I woke up in the middle of the night last night thinking about authenticity. That thought came on the tail of a dream in which I was in a pink kitchen telling someone about why it wasn’t ok for a white woman to dress up in Chinese clothes and be part of a Chinese festival. As I explained, the festival played out like a movie. There were giant horses with normal size riders. The woman had dark blonde hair and was wearing a cheongsam. I was convinced and convincing in the dream.

That I laid awake for an hour thinking about authenticity probably had a lot to do with jet lag from flying back to Hong Kong after spending five months in my mother’s house.

It’s dislocating to travel between lives. My siblings and mother are there. My husband and cats are here. Because I think too much, or so I’ve always been told, I can work myself into a pity party of un-belonging on either end. Here I’m a foreign wife. There I’m the family defector, also a kind of foreigner. When I go there, it takes me a while to relearn the culture, to get with the program, to understand that life went on just fine without me. I’m guilty of either hovering in the background like a snooty anthropologist or jumping in and taking over like I’m the new CEO.

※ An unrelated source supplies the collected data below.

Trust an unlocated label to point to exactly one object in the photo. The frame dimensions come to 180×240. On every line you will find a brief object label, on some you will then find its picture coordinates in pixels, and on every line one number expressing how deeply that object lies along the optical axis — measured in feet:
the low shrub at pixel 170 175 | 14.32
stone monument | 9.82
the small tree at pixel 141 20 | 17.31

I went back to WA State to see my sister through chemo. I was a rotten older sister way back when, and I figured it was the least I could do. In the first weeks there were frictions with our ninety-four-year-old mother. I didn’t buy the right brands at the store. I put the wrong utensils in the dishwasher. My cooking was too salty, too one-dish, too rich, too much. I was presumptuous to think I could plant vegetables in her garden. I deprived her of her morning routine by filling her bird feeders. Her cat liked me better. She talked while I was reading, and I couldn’t think. I was snippy and defensive. I forgot I was sixty-seven and nursed my hurt feelings like I was ten.

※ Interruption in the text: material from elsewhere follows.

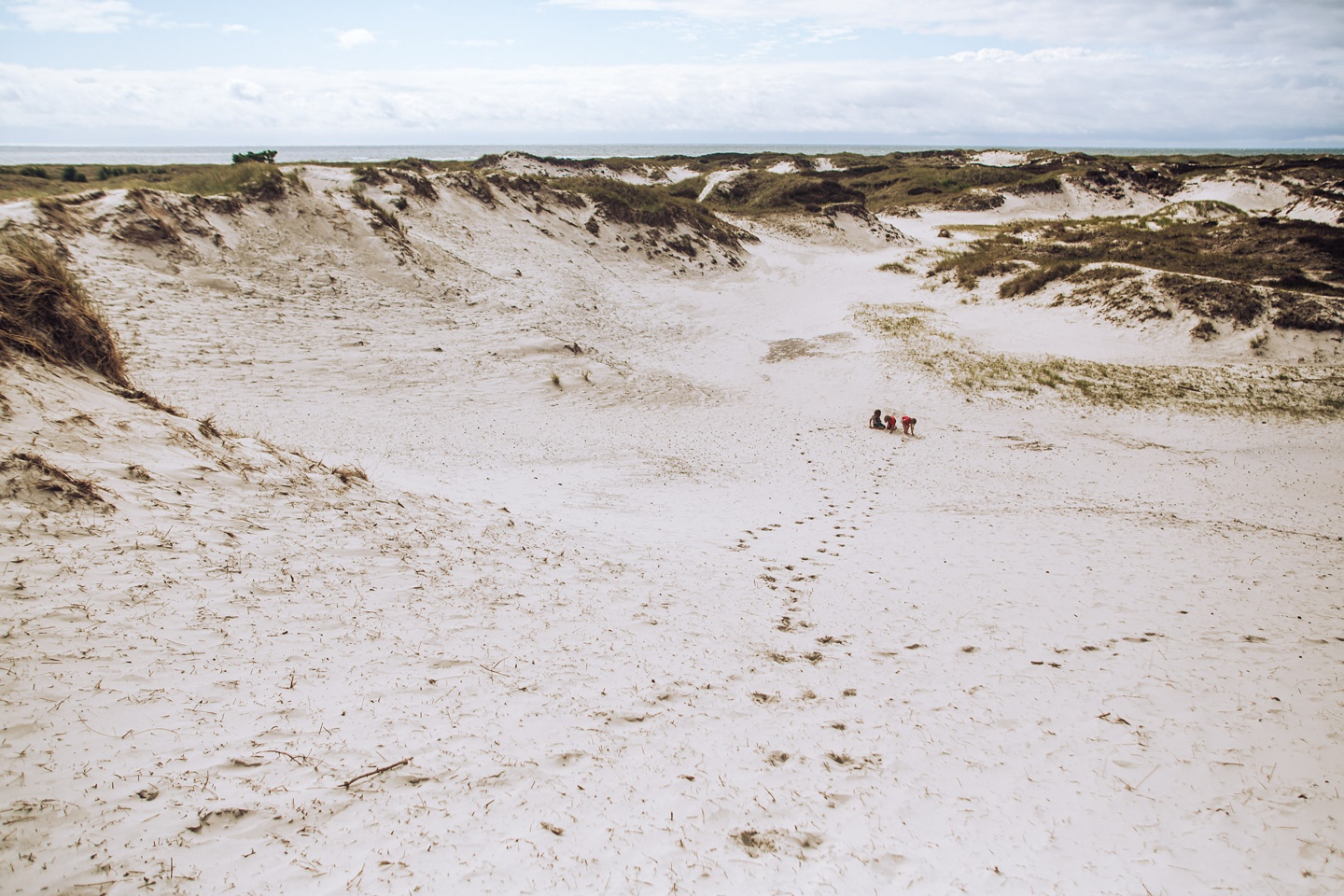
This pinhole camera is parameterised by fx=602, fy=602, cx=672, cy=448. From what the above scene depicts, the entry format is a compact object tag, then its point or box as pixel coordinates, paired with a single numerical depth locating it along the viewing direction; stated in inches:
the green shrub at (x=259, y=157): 1027.3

Then we settled in. I tried to take up less space in her space, to remember that as an adult child in her house, I’m a guest and not a resident. To remember that even with family (especially with family), I need time out, time alone, downtime. To remember that being ninety-four is its own category of accomplishment and has its own rules. Or none. As the weeks went by, we watched the birds together. Raccoons and deer came to visit.

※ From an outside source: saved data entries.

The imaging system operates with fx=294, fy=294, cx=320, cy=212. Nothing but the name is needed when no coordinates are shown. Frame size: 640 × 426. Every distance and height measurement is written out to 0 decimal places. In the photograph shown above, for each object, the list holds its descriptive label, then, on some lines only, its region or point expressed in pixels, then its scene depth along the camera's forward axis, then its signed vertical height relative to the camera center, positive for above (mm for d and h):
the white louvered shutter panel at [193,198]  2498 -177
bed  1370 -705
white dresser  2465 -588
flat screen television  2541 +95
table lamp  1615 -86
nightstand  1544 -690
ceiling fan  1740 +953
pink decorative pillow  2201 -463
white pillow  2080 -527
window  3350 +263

Now I am back in my flat and my marriage—still social distancing—and I have a different set of re-entry dislocations. The cats are either mad at me for my absence or they like my husband best. After months of enjoying nature, I’m not allowed outside for fourteen days of quarantine.  Which is just as well since the weather is hot and it’s typhoon season. I was the baking queen at my mother’s house, but here there is no AC in our kitchen and the oven is erratic. My clothes are crunchy because we have no dryer. It sounds like the upstairs neighbors are throwing bowling balls. I don’t know what to do with myself because the self that lives here doesn’t have family to tend and contend with.

Give me a week, and I’ll settle in.  I’ll be fine.

So what does all this have to do with authenticity? On the back side of my recent travel, here’s what I’m thinking. Maybe changing environments always requires a certain amount of performance while we figure out, or re-figure out, how to belong where we land. That makes us shape-changers, but not fakes. In the long run, maybe I don’t need place, people, expectations, and behaviors to line up before I can relax and be myself. Maybe there aren’t multiple me’s, and my authenticity is fluid, as present in the adjusting as the settling in.

It’s possible the woman in my dream was going about it all wrong or trying way too hard. But then again, maybe she was at home in herself and the world.